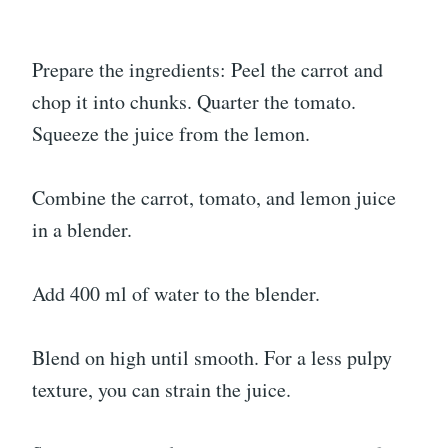
Prepare the ingredients: Peel the carrot and
chop it into chunks. Quarter the tomato.
Squeeze the juice from the lemon.
Combine the carrot, tomato, and lemon juice
in a blender.
Add 400 ml of water to the blender.
Blend on high until smooth. For a less pulpy
texture, you can strain the juice.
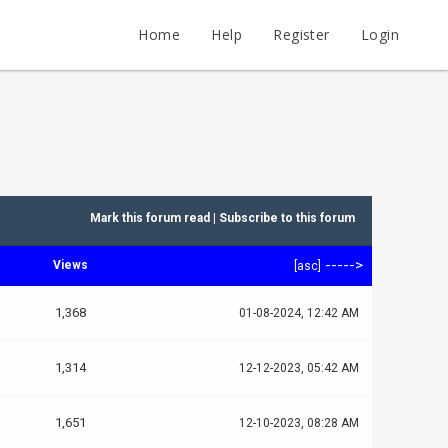
Home
Help
Register
Login
Mark this forum read
|
Subscribe to this forum
----->
Views
[
asc
]
1,368
01-08-2024, 12:42 AM
1,314
12-12-2023, 05:42 AM
1,651
12-10-2023, 08:28 AM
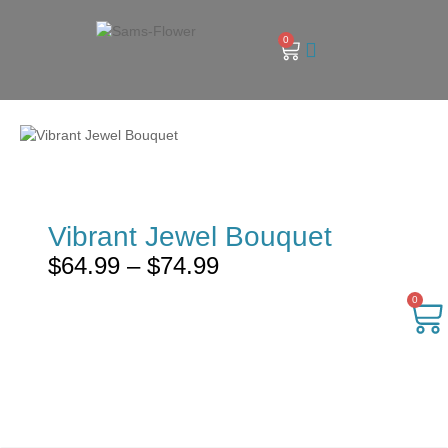
0
Vibrant Jewel Bouquet
$
64.99
–
$
74.99
0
++++++
### Directive
Your reply should be only the number of lines in the records above that include "blender".

### Written answer
2